## [Data for review]

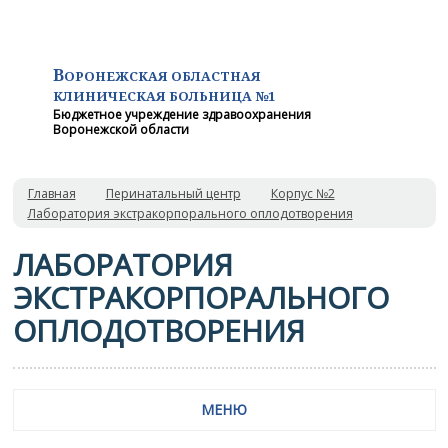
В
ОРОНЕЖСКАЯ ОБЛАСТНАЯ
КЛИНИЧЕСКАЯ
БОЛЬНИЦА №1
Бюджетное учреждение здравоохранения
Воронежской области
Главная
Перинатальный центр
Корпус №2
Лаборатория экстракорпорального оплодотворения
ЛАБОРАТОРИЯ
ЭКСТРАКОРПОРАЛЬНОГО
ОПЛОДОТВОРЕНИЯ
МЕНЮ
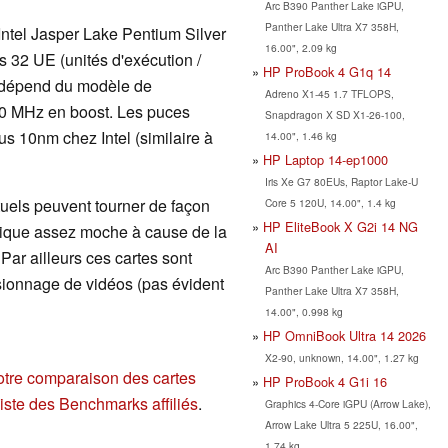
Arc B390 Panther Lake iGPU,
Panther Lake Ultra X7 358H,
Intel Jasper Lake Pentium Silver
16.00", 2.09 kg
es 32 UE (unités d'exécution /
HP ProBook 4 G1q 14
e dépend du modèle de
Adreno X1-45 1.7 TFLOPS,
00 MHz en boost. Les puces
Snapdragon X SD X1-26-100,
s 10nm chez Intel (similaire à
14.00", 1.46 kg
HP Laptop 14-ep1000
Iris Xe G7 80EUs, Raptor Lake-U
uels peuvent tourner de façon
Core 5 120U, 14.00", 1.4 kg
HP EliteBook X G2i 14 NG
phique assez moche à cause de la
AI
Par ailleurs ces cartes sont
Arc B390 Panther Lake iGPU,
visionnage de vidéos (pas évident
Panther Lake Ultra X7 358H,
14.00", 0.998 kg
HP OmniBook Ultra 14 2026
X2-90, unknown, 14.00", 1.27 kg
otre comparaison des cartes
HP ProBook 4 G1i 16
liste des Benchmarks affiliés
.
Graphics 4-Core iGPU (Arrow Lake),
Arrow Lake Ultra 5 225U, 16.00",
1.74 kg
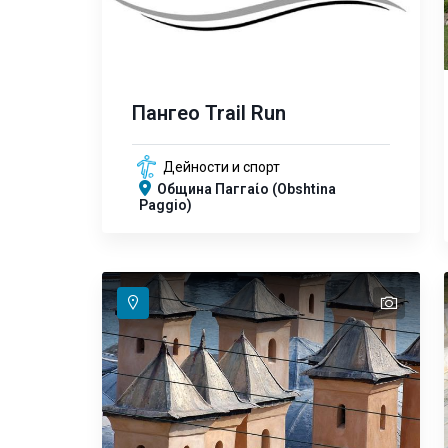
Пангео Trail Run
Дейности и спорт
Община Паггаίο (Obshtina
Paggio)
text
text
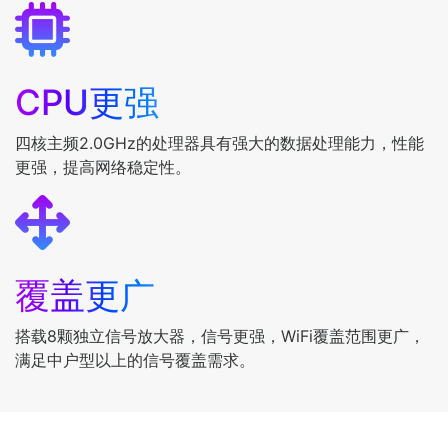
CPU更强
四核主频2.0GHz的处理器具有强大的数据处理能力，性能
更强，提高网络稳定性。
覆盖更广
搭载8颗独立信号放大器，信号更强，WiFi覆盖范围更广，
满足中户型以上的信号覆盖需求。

## [Work instructions]
Give back an exact reproduction of the entries, with all pictures excluded.

## [Written reply]
В
ОРОНЕЖСКАЯ ОБЛАСТНАЯ
КЛИНИЧЕСКАЯ
БОЛЬНИЦА №1
Бюджетное учреждение здравоохранения
Воронежской области
Главная
Перинатальный центр
Корпус №2
Лаборатория экстракорпорального оплодотворения
ЛАБОРАТОРИЯ
ЭКСТРАКОРПОРАЛЬНОГО
ОПЛОДОТВОРЕНИЯ
МЕНЮ
Arc B390 Panther Lake iGPU,
Panther Lake Ultra X7 358H,
Intel Jasper Lake Pentium Silver
16.00", 2.09 kg
es 32 UE (unités d'exécution /
HP ProBook 4 G1q 14
e dépend du modèle de
Adreno X1-45 1.7 TFLOPS,
00 MHz en boost. Les puces
Snapdragon X SD X1-26-100,
s 10nm chez Intel (similaire à
14.00", 1.46 kg
HP Laptop 14-ep1000
Iris Xe G7 80EUs, Raptor Lake-U
uels peuvent tourner de façon
Core 5 120U, 14.00", 1.4 kg
HP EliteBook X G2i 14 NG
phique assez moche à cause de la
AI
Par ailleurs ces cartes sont
Arc B390 Panther Lake iGPU,
visionnage de vidéos (pas évident
Panther Lake Ultra X7 358H,
14.00", 0.998 kg
HP OmniBook Ultra 14 2026
X2-90, unknown, 14.00", 1.27 kg
otre comparaison des cartes
HP ProBook 4 G1i 16
liste des Benchmarks affiliés
.
Graphics 4-Core iGPU (Arrow Lake),
Arrow Lake Ultra 5 225U, 16.00",
1.74 kg
Пангео Trail Run
Дейности и спорт
Община Паггаίο (Obshtina
Paggio)
text
text
CPU更强
四核主频2.0GHz的处理器具有强大的数据处理能力，性能
更强，提高网络稳定性。
覆盖更广
搭载8颗独立信号放大器，信号更强，WiFi覆盖范围更广，
满足中户型以上的信号覆盖需求。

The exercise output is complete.